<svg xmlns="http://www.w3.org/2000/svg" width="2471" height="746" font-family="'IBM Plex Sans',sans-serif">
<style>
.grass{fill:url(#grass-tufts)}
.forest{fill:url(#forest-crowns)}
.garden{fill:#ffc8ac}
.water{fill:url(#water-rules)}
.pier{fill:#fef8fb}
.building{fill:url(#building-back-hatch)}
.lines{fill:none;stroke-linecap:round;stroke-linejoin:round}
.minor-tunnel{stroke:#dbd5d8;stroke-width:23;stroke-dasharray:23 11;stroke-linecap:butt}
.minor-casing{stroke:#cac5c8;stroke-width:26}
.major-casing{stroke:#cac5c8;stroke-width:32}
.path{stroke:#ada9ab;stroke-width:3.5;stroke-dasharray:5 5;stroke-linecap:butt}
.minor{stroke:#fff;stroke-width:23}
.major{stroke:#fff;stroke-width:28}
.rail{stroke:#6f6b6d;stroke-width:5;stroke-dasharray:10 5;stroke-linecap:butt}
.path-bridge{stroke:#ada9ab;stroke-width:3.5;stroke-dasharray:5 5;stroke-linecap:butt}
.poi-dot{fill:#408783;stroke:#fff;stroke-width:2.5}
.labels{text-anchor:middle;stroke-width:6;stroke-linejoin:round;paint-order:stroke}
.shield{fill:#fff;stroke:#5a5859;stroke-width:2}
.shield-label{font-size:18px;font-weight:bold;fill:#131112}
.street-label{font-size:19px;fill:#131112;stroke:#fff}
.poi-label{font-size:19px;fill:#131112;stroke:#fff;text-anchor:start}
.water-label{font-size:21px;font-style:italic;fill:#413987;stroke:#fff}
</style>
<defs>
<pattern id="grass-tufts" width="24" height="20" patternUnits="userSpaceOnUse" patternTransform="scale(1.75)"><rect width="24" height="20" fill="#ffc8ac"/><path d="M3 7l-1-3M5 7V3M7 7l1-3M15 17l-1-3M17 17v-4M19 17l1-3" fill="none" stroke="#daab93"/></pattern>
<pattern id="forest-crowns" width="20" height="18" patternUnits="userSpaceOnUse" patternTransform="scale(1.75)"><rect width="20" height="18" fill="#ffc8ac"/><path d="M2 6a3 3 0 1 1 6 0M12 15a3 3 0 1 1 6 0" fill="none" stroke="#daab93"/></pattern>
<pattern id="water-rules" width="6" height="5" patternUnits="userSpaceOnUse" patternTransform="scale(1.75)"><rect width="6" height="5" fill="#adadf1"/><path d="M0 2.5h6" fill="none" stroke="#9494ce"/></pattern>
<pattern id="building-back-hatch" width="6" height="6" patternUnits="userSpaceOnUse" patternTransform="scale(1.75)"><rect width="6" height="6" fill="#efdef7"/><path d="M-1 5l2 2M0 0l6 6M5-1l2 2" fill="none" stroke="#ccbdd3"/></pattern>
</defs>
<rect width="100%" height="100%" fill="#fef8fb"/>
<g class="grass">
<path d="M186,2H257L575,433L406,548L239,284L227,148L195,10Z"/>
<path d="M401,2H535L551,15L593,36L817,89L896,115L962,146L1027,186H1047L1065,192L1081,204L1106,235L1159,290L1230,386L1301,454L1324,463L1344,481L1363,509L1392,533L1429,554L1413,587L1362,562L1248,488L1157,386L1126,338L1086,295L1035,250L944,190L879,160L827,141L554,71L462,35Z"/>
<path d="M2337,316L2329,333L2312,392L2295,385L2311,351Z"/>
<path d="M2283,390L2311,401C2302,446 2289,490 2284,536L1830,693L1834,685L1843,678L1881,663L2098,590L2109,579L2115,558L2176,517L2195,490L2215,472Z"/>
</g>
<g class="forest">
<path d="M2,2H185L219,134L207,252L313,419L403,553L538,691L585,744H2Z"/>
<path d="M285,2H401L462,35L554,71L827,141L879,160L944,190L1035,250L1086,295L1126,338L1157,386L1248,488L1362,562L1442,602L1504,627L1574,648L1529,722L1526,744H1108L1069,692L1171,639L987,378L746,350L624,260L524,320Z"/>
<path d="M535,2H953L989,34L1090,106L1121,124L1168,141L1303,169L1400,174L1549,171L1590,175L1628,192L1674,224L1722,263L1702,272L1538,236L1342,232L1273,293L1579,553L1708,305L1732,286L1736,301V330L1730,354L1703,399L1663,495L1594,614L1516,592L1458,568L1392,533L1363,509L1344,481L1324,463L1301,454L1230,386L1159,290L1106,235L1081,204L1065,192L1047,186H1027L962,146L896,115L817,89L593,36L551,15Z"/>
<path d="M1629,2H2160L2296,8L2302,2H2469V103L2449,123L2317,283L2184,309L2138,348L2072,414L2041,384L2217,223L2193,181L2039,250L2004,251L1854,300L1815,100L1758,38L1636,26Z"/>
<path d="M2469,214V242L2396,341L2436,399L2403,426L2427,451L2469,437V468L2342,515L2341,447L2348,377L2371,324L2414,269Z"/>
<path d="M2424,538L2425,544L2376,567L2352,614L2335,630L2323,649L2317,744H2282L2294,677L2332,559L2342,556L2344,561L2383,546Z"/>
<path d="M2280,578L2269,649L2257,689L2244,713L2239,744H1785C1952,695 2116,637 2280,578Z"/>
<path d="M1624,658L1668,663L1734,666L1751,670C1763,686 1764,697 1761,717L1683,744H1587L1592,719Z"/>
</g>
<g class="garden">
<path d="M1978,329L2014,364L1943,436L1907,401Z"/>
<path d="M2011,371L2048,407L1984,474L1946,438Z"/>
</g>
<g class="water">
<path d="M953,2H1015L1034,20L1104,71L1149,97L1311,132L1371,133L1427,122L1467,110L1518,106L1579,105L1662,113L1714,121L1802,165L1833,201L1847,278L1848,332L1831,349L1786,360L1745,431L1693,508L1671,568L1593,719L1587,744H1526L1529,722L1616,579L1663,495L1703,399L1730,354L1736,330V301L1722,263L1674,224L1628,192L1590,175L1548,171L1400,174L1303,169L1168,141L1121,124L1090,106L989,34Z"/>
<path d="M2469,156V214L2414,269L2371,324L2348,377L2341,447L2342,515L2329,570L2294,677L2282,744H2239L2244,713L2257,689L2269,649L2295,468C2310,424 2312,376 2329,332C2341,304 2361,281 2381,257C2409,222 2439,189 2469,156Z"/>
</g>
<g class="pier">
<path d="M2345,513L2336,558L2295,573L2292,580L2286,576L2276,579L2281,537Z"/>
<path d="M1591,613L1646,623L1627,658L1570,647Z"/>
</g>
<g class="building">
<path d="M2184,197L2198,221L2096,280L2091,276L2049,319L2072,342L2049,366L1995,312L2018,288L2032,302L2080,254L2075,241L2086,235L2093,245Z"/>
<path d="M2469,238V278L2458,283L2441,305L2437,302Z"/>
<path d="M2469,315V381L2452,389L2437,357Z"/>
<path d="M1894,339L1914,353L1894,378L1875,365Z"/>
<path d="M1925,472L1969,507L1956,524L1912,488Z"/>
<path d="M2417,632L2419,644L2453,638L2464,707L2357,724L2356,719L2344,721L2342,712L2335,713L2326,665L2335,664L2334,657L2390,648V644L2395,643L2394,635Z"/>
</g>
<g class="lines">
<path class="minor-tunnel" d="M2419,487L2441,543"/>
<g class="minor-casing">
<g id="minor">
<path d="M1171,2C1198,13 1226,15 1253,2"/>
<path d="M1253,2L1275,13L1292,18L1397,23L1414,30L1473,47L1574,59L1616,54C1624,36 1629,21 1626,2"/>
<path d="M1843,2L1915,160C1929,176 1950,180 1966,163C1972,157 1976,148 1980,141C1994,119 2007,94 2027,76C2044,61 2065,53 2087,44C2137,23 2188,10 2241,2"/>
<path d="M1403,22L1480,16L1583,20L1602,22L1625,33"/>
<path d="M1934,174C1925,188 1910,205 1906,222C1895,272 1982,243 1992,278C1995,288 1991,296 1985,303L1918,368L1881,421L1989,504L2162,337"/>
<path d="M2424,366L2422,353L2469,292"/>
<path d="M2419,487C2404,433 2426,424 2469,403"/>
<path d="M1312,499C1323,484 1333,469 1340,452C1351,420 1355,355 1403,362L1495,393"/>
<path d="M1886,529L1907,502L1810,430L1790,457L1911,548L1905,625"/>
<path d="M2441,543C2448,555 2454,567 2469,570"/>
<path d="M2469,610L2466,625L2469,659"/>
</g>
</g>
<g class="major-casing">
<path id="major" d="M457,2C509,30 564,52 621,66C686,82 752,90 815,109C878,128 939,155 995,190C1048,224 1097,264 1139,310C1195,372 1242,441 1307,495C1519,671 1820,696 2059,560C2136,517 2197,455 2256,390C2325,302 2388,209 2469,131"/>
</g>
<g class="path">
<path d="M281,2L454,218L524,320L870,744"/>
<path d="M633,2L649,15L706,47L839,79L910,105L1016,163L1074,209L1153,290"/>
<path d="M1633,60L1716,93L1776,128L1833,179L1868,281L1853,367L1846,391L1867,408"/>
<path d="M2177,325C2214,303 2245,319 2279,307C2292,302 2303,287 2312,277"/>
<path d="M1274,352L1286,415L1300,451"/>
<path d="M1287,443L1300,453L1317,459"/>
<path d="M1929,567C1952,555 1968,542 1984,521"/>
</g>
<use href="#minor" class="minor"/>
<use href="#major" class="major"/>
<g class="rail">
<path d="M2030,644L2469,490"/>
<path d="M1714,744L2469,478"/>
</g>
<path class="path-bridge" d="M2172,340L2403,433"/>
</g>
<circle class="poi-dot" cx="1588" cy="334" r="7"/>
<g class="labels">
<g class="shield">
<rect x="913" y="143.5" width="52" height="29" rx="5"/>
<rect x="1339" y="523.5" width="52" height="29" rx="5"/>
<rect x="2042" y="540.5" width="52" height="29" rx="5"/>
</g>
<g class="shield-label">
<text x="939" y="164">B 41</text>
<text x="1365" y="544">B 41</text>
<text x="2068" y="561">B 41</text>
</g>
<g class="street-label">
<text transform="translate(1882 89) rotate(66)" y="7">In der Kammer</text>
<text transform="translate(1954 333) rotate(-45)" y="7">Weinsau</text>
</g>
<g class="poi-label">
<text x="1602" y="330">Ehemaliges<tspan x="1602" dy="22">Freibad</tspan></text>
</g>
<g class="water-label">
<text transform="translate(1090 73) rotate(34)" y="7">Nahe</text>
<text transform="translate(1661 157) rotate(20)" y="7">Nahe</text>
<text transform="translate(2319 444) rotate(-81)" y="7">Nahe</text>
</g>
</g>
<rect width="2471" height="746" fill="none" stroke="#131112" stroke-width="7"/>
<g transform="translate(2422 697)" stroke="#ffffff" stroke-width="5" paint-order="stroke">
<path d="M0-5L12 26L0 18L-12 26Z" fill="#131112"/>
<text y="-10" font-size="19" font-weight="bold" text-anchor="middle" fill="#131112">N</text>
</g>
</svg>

· · · ·

Only the number of lines above that contain "patternTransform" should be given as the answer.

4